Como resultado das agressões sofridas, das constantes manifestações antifascistas e do boicote que o acompanhavam, Spencer desistiu de continuar sua sequência de visitas à faculdades ao redor dos EUA, onde ele pretendia discursar propaganda fascista e supremacista branca.

É importante ressaltar que a violência utilizada contra Spencer e os alt-right não é universalmente aceita, assim como a teoria de Karl Popper. Porém, o discurso e a prática da mesma sempre estiveram presentes na sociedade pós-Segunda Guerra Mundial:

 

No vídeo acima, vemos uma cena de “The Blues Brothers” (1980) em que os protagonistas ameaçam atropelar um grupo de nazistas, assim interrompendo a manifestação dos mesmos, que se jogam num rio para não serem atingidos pelo carro.

A cena ficou marcada como um momento icônico no cinema dos anos 80, e não faltam outros exemplos do uso da intolerância contra intolerantes nas produções culturais e artísticas modernas: o que seria do universo de Star Wars se a Aliança Rebelde não tivesse se organizado contra o maquiavélico Império Galáctico? É condenável que Katniss Everdeen tenha se utilizado da violência para se opor a seus opressores, na saga Jogos Vorazes?

A ideia de suprimir manifestações intolerantes não é algo que surgiu recentemente. Pode-se argumentar, inclusive, que o que surgiu nos últimos tempos foi a defesa do direito de expressão de neonazistas e supremacistas brancos, em nome da liberdade de expressão.

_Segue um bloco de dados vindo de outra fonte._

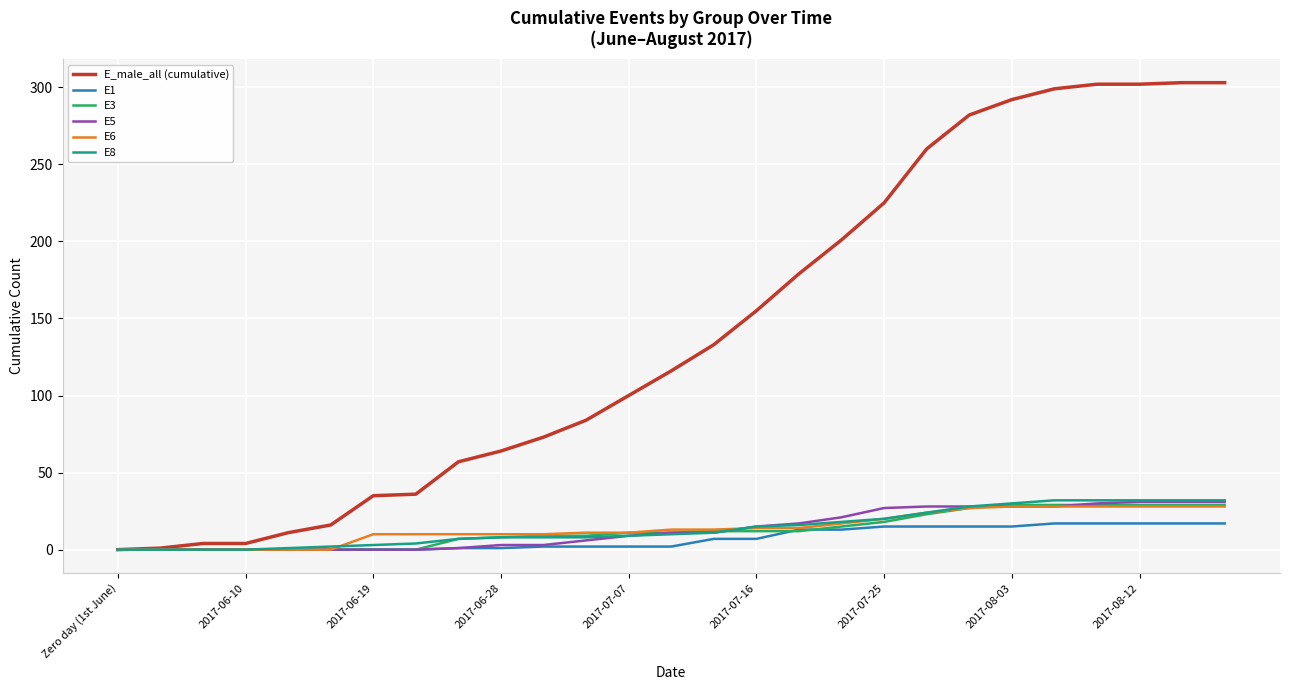

Which series has the largest range (max minus min)?

E_male_all (cumulative)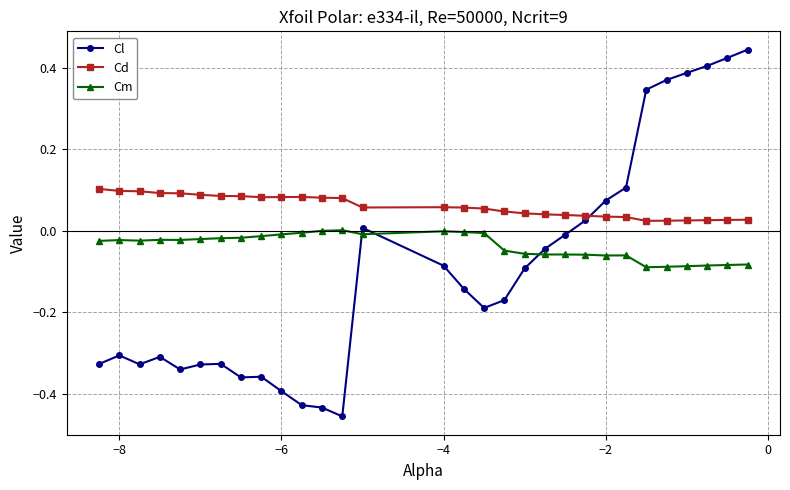

Which series has the largest total across all categories?

Cd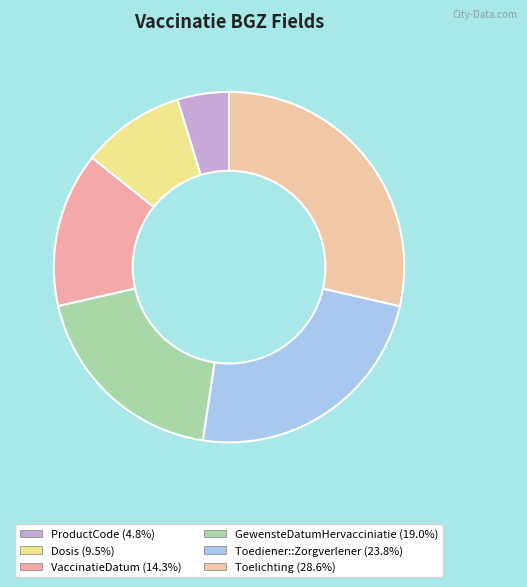

Rank the categories by value from highest to lowest.

Toelichting, Toediener::Zorgverlener, GewensteDatumHervacciniatie, VaccinatieDatum, Dosis, ProductCode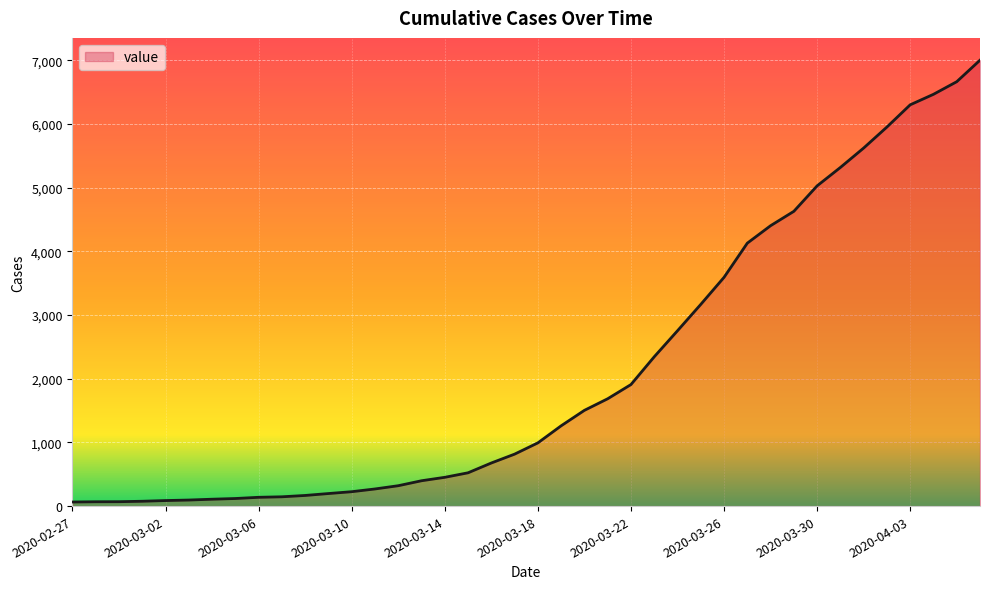

What is the maximum value shown in the chart?

7004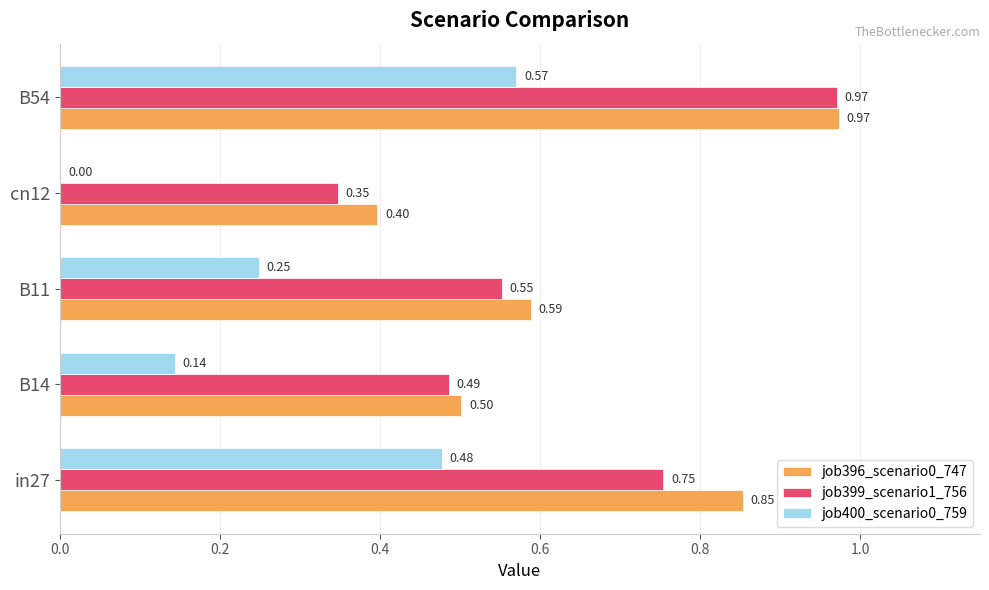

What is the sum of the job396_scenario0_747 values at B54 and B14?

1.5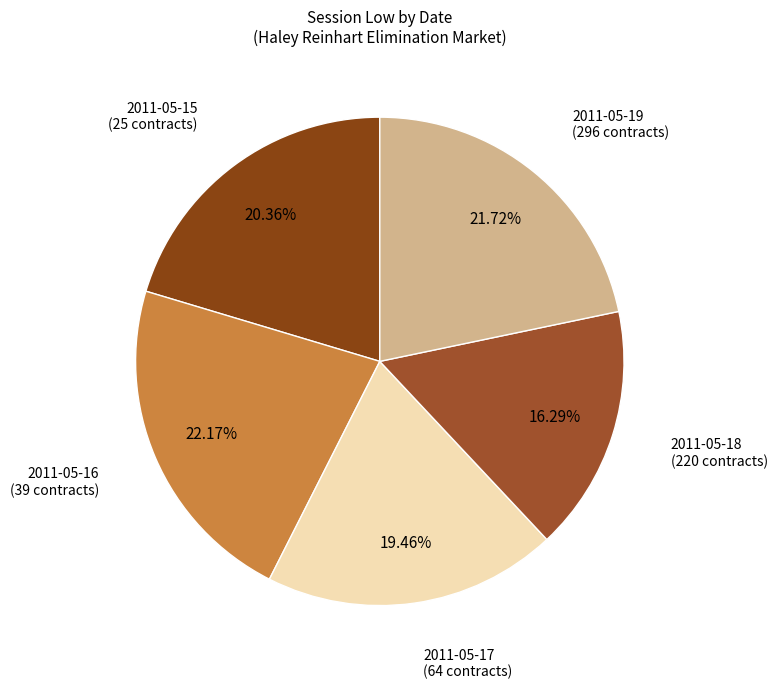

To the nearest percent, what is the difference between the largest and smallest slice percentages?

6%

Mas não devemos nos deixar levar por tal discurso de extrema tolerância, tendo em vista os resultados catastróficos que sofremos da última vez que permitimos a ascensão de nazi-fascistas. Não devemos estimular a existência de mais Holocaustos, mais Hitlers, Mussolinis, Francos e Geisels. Sejamos intolerantes com a intolerância, como disse Karl Popper.